Table 7. Biochemical effects of Acrylamide on Gonads

Model Organism	Dosage	Duration	Inference	References
Albino rat	5, 10 and 15 mg/kg bw	4 or 12 Weeks	Imbalance in the oxidant /antioxidant status, impairment in the testicular function and perturbations in the immune response genes in rats.	Khalil et al., (2014)
Mice	0.05% (w/v)	21 Days	Elevation in malondialdehyde level (MDA), reduction in the level of reduced glutathione (GSH) and the glutathione-S-transferase (GST), glutathione peroxidase (GPX) and glutathione reductase (GR), reduced serum total testosterone and progesterone but increased estradiol (E2) levels.	Lebda et al., (2014)
Sprague Dawley	5, 15, and 30 mg/kg per day	4 Weeks	Reduced testis and seminal vesicle weights, altered hormone levels (increased FSH and testosterone, decreased LH), and led to histological damage in the reproductive organs, such as epithelial cell degeneration in the epididymis.	Ma et al., (2011)
Mice	20 mg/kg and 40 mg/kg per day	30 Days	Potential disruption of ovarian function and decrease in the number of corpora lutea	Wei et al., (2014)

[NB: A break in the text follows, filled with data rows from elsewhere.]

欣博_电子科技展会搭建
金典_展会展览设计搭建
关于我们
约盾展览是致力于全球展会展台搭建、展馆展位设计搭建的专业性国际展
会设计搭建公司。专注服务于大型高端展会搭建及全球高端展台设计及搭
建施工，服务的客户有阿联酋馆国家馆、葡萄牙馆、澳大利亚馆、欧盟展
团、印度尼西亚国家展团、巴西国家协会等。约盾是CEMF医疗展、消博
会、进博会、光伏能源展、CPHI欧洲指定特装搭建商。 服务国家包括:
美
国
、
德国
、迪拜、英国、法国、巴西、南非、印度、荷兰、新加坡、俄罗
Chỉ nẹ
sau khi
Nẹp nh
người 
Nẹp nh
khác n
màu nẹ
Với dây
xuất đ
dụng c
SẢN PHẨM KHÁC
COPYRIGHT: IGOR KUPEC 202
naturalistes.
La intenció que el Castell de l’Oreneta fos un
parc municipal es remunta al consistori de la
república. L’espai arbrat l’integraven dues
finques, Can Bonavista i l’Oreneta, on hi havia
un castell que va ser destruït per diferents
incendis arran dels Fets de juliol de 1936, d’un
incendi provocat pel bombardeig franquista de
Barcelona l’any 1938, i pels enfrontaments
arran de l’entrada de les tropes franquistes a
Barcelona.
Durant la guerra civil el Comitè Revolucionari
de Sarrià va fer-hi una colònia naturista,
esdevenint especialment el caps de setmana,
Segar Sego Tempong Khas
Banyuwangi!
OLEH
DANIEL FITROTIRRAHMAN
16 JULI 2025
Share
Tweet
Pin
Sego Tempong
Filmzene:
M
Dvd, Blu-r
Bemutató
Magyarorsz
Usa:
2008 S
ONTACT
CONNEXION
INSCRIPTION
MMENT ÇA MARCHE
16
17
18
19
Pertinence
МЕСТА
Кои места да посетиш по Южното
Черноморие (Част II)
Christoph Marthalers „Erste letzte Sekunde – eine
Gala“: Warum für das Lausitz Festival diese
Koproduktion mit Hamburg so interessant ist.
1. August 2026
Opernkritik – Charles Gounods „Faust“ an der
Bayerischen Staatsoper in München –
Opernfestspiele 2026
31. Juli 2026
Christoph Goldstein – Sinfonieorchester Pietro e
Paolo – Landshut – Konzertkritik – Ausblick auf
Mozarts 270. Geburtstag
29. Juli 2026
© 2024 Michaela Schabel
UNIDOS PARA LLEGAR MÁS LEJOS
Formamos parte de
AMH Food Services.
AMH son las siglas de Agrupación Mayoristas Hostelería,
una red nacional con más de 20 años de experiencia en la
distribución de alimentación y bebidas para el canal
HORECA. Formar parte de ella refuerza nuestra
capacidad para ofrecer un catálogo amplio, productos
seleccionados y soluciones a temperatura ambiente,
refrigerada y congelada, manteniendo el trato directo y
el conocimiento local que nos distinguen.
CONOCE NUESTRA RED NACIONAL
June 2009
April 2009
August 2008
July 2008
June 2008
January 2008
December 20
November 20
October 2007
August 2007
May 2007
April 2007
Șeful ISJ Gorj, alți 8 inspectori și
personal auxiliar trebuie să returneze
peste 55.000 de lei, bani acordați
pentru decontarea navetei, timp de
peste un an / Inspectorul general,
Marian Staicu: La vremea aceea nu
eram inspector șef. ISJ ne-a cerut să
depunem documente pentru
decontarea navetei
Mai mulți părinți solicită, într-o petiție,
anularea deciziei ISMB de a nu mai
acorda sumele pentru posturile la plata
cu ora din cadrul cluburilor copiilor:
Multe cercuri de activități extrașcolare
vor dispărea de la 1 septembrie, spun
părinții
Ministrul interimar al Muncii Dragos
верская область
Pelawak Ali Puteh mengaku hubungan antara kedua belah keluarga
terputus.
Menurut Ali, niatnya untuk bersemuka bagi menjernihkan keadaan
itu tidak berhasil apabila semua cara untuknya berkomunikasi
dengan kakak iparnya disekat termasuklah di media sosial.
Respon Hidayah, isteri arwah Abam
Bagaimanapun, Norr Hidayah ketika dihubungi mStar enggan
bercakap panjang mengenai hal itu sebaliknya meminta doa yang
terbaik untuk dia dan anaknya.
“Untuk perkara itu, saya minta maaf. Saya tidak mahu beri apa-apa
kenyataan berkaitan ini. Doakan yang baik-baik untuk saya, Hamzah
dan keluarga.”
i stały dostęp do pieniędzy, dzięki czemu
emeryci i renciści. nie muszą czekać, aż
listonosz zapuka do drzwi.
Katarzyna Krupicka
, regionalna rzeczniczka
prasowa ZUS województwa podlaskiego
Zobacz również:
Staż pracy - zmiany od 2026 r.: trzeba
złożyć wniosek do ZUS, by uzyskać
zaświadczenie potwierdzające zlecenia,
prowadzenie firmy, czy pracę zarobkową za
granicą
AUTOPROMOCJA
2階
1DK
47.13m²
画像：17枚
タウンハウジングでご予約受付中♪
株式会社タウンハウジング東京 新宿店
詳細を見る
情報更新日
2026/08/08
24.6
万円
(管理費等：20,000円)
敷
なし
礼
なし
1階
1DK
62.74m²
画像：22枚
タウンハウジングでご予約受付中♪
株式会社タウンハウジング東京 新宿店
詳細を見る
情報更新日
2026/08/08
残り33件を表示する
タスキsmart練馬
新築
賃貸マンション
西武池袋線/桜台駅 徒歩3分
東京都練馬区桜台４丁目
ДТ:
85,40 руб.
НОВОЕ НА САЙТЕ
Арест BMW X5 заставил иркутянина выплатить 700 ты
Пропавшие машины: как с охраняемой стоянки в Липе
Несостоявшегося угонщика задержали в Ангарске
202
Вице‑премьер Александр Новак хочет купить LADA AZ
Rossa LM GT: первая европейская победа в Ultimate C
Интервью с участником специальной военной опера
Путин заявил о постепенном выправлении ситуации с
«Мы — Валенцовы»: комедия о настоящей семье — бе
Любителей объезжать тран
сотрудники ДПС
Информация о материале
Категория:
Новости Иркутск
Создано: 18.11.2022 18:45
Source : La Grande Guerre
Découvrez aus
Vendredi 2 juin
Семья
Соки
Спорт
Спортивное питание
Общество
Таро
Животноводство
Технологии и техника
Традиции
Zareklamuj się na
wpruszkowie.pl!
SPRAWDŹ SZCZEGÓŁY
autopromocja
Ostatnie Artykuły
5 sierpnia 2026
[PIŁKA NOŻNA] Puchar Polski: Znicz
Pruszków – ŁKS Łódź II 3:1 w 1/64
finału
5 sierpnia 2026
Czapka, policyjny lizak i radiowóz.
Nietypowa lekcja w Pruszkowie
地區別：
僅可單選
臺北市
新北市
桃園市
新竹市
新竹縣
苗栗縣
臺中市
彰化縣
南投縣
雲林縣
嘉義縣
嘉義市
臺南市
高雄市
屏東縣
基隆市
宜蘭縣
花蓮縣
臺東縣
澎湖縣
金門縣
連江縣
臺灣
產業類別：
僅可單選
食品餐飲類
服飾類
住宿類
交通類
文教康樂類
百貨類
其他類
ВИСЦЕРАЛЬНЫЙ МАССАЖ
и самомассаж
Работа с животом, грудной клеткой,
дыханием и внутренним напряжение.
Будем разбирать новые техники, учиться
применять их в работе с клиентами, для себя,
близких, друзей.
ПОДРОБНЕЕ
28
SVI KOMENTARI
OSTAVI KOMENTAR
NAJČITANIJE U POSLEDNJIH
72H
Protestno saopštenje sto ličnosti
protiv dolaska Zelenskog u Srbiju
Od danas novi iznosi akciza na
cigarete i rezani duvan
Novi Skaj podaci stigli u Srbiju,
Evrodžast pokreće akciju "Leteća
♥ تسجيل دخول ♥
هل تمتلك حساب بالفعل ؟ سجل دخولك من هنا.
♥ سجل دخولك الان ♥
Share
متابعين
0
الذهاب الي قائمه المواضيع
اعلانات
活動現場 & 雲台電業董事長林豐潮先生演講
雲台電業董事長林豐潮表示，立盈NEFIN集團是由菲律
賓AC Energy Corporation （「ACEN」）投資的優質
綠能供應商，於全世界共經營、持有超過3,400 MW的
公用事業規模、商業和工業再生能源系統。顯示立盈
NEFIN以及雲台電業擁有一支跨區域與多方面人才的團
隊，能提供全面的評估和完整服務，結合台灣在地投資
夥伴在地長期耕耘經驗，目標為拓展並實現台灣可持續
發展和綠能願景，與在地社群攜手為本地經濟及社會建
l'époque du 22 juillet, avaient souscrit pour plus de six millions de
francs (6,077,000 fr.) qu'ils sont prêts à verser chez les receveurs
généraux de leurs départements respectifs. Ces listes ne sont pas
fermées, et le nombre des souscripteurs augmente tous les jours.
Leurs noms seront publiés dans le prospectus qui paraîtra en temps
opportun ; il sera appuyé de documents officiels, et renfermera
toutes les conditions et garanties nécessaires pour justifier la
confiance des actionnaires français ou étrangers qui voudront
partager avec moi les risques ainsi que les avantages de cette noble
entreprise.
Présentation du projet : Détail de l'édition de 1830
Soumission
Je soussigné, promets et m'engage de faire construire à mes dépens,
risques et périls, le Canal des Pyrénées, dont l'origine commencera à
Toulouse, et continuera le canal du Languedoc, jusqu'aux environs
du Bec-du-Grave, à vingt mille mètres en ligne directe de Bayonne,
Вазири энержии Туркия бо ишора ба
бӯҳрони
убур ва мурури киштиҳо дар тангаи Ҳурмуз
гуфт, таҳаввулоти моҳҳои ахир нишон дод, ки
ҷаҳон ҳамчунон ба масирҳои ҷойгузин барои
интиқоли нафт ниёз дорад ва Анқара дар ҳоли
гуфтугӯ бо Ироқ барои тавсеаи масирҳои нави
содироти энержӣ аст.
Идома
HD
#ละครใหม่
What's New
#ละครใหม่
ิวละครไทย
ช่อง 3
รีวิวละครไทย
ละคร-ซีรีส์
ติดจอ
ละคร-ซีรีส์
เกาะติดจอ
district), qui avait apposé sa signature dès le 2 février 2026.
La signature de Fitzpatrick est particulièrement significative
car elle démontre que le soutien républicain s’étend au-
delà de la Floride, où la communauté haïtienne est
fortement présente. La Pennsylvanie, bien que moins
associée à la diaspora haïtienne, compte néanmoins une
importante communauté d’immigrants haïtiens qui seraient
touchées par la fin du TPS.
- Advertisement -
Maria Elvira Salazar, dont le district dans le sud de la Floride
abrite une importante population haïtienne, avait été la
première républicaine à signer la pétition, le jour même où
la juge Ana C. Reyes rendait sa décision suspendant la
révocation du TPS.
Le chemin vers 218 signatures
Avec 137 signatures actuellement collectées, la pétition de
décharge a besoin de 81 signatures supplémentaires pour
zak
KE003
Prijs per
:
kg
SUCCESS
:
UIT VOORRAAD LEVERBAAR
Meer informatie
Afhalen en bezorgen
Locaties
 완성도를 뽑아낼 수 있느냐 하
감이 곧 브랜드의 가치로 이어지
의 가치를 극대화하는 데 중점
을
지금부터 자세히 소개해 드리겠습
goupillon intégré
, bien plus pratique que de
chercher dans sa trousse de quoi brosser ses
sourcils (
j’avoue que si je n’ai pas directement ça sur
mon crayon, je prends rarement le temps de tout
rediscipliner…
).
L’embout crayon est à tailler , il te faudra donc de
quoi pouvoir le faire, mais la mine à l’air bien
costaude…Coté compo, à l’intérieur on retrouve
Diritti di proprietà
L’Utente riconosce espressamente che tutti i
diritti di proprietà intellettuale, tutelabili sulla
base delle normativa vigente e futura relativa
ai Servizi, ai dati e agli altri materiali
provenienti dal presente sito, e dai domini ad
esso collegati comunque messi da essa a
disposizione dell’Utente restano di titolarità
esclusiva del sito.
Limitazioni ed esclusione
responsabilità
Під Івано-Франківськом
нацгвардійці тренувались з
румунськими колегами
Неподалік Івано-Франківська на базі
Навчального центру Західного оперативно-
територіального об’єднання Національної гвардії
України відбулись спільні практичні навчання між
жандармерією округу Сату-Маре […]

Table 8. Molecular Effects of Acrylamide on Gonads

Model Organism	Dosage	Duration	Inference	References
Mice	1mM and 10mM	24 Hours	upregulated pro-apoptotic genes like Bax and Caspase-3, downregulated anti-apoptotic genes such as Bcl-2 in leydig and sertoli cells	Yilmaz et al., (2017)
Mice	ACR- 0, 100, 500 and 1000uM GLY 25, or 250 μM	7 Days	Elevated expression of p53, a tumor suppressor gene, suggesting DNA damage.	Aras et al., (2017)
F344	0.0, 0.5, 1.5, 3.0, 6.0 or 12 mg/kg	31 Days	Reduced expression of the StAR, altered expression of FSHR and LHR affects germ cell function	Recio et al., (2017)
Mice	0.001, 0.01, 0.1, 1 and 10 µg/ml	1 Year	Downregulation of DNA repair genes increases susceptibility to mutations and chromosomal aberrations	Nixon et al., (2012)

Effects of ACR on Gene Expression in Gonad

Acrylamide upregulates pro-apoptotic genes like Bax and Caspase-3 while downregulating anti-apoptotic genes such as Bcl-2 in Leydig and Sertoli cells (Yilmaz et al., 2017). Elevated expression of p53, a tumor suppressor gene, suggests a cellular response to DNA damage (Aras et al. 2017). These genetic alterations initiate apoptosis and exacerbate gonadal dysfunction. Acrylamide disrupts genes involved in steroid hormone biosynthesis and spermatogenesis. Reduced expression of the StAR (steroidogenic acute regulatory) protein impacts testosterone production, while altered expression of FSHR and LHR affects germ cell function (Recio et al., 2017; Ma et al. 2011). Such disruptions in gene expression interfere with the production of critical reproductive hormones and gametes. Glycidamide, acrylamide’s active metabolite, forms DNA adducts that interfere with replication and repair. Downregulation of DNA repair genes increases susceptibility to mutations and chromosomal aberrations (Nixon et al., 2012; Katen and Roman, 2015).

SUMMARY AND CONCLUSION

Acrylamide (ACR), a chemical formed during high-temperature cooking of carbohydrate-rich foods, is increasingly recognized as a public health concern due to its carcinogenic, neurotoxic, genotoxic, and reproductive effects. Experimental studies have shown that ACR exposure causes oxidative stress, inflammation, DNA damage, and hormonal imbalances, affecting key organs like the liver, intestine, and gonads in both animals and humans.

Given its widespread presence in processed foods and its toxic effects on multiple organ systems, reducing acrylamide exposure is essential. This can be achieved through improved food processing techniques, regulatory policies, and public education, ensuring food safety while maintaining nutritional and sensory quality.

CONFLICTS OF INTEREST

The authors declare that they have no potential conflicts of interest.